David Foster Wallace Footnotes Horatio Alger

By Jason Boog Comment

joesluck.jpgAs we enter the final week of our World’s Longest Literary Remix contest, submissions are still pouring in–including editor Meryl Gross‘ elegant use of David Foster Wallace’s effusive footnotes to brighten up a dull patch of a novel. Read her complete submission after the jump.

Gross joined a brave crew of readers in rewriting one page from a Horatio Alger novel for fun and prizes–read his entry after the jump. 150 pre-registered GalleyCat Reviews readers have signed up to rewrite one page of Joe’s Luck: Always Wide Awake (cover pictured, via).

We will publish the remixed text as a free digital book. Each remix contributor will be eligible for a random drawing of special giveaway prizes. If you want to participate in the next remix contest, email GalleyCat to get on the list.

Three excellent sponsors have donated prizes: 1-Scribd.com and Blurb.com are donating 10 printed copies of the completely remixed novel, using the company’s new print-on-demand service.

2- The remixing experts at Quirk Books will give one lucky winner an assortment of Quirk Classics books, posters, and audiobooks–a prize package worth over $100.

3-The multimedia literary journal Electric Literature will donate “Electric Literature: Year One”–a complete set of the first four issues of the journal–a $40 value.

Horatio Alger Versus David Foster Wallace (or, Applying the David Foster Wallace Footnote Technique)
By Meryl Gross

He tore himself from Joe’s grasp and went on board the steamer. Our
hero, provoked, was about to follow him, when the officer said:
“Stand back! You have no ticket.” *

Two young men, handsomely dressed and apparently possessed of larger means than the great majority of the passengers, got out of a hack and paused close to where Joe was standing.

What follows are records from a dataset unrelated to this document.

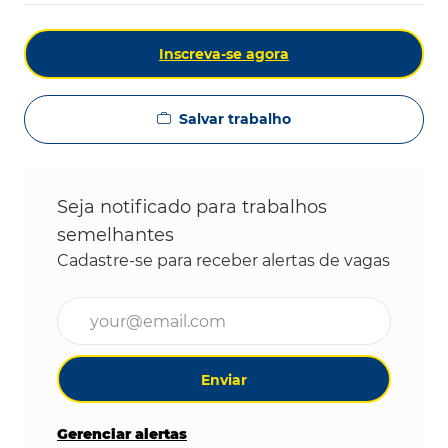
Inscreva-se agora
Salvar trabalho
Seja notificado para trabalhos
semelhantes
Cadastre-se para receber alertas de vagas
Digite o endereço de e-mail (obrigatório)
Enviar
Gerenciar alertas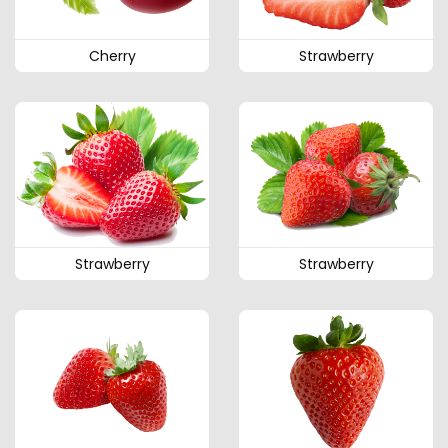
Cherry
Strawberry
Strawberry
Strawberry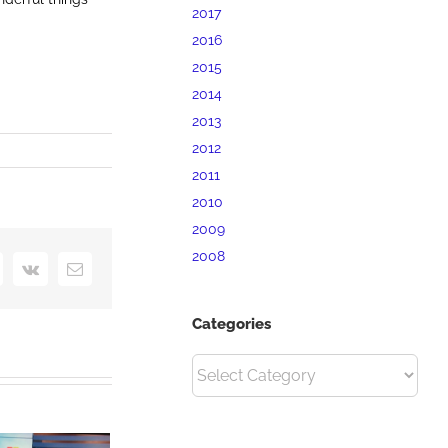
2017
2016
2015
2014
2013
2012
2011
2010
2009
2008
interest
Vk
Email
Categories
Categories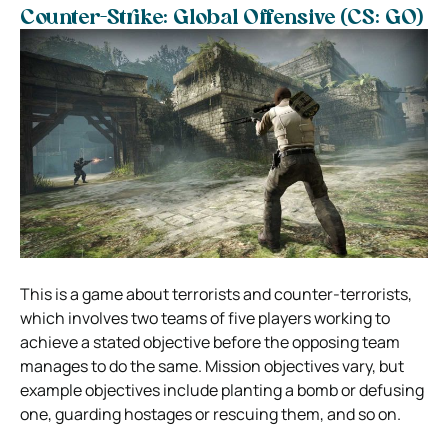
Counter-Strike: Global Offensive (CS: GO)
This is a game about terrorists and counter-terrorists,
which involves two teams of five players working to
achieve a stated objective before the opposing team
manages to do the same. Mission objectives vary, but
example objectives include planting a bomb or defusing
one, guarding hostages or rescuing them, and so on.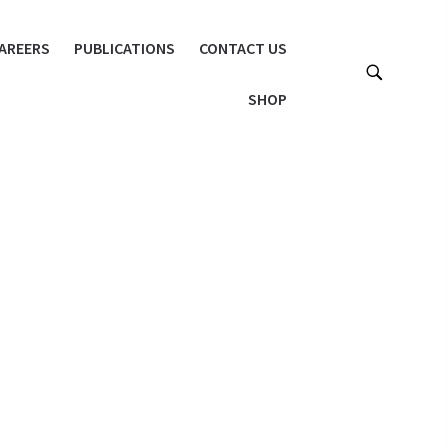
AREERS
PUBLICATIONS
CONTACT US
SHOP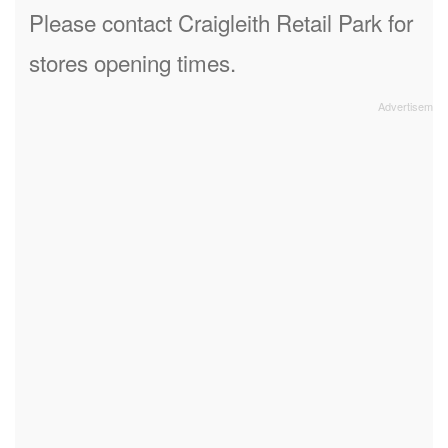
Please contact Craigleith Retail Park for
stores opening times.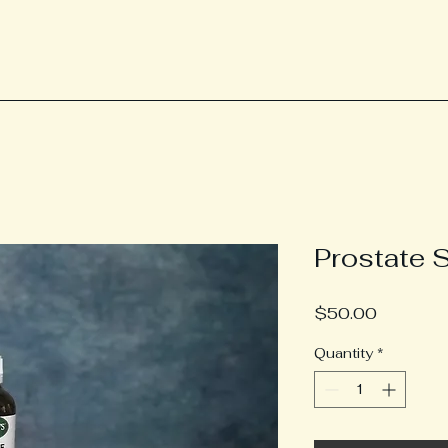
Prostate 
Price
$50.00
Quantity
*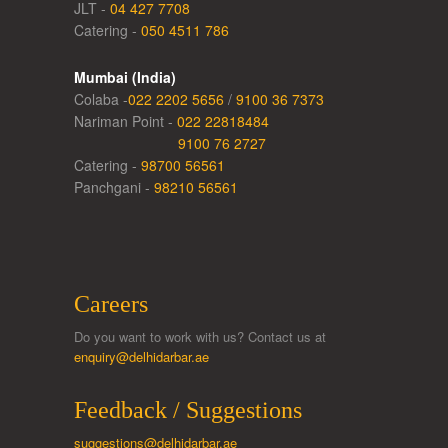
JLT -
04 427 7708
Catering -
050 4511 786
Mumbai (India)
Colaba -
022 2202 5656
/
9100 36 7373
Nariman Point -
022 22818484
9100 76 2727
Catering -
98700 56561
Panchgani -
98210 56561
Careers
Do you want to work with us? Contact us at
enquiry@delhidarbar.ae
Feedback / Suggestions
suggestions@delhidarbar.ae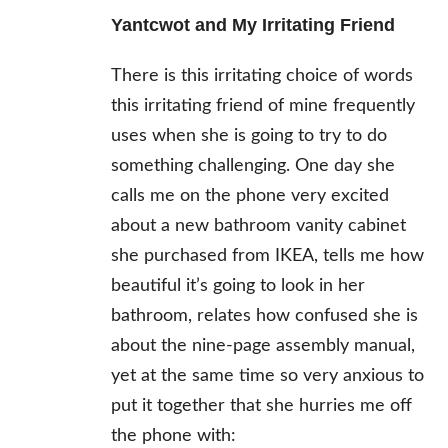
Yantcwot and My Irritating Friend
There is this irritating choice of words
this irritating friend of mine frequently
uses when she is going to try to do
something challenging. One day she
calls me on the phone very excited
about a new bathroom vanity cabinet
she purchased from IKEA, tells me how
beautiful it’s going to look in her
bathroom, relates how confused she is
about the nine-page assembly manual,
yet at the same time so very anxious to
put it together that she hurries me off
the phone with: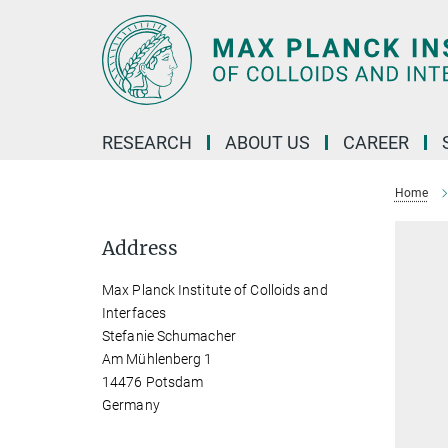
Main-
Content
RESEARCH
ABOUT US
CAREER
Home
Address
Max Planck Institute of Colloids and
Interfaces
Stefanie Schumacher
Am Mühlenberg 1
14476 Potsdam
Germany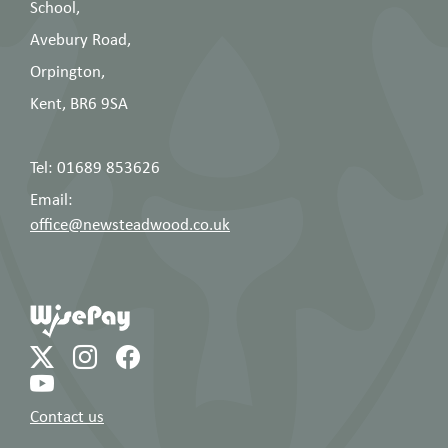
School,
Avebury Road,
Orpington,
Kent, BR6 9SA
Tel: 01689 853626
Email:
office@newsteadwood.co.uk
Contact us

“Dick,” said one, “I’m really sorry you are not going with me. I
shall feel awfully lonely without you.”

“I am very much disappointed, Charlie, but duty will keep me at home.
My father’s sudden, alarming sickness has broken up all my plans.”

* The officer, a man of alarming girth and completely devoid of hair and humor, closed his eyes in despair. What’s wrong with people today? he thought. This idiot thinks he can just board my ship willy-nilly without a ticket. Some other man bought a ticket with his money? Does this addle-pated youngster think that I’ve just fallen off the turnip truck? But now the officer’s mind drifted. Ignoring the hubbub and blather roiling about him, he started thinking about Millie. Ah, Millie…. Millie with hair like a sunset, Millie with the neck of a gazelle, Millie with the thirty-four yapping Pomeranian dogs… If only she hadn’t undertaken the task of rewriting Ancient Egyptian for the Deaf he’d be a happier man today. Suddenly the officer was startled out of his reverie by the arrival of two young men chattering inanely. Tonight, he was certain, it would be laudanum or the window.

Meryl Gross’ background and training is in the fine arts (mostly sculpture) which is how she came to be the associate managing editor of a large science fiction/fantasy imprint of some repute.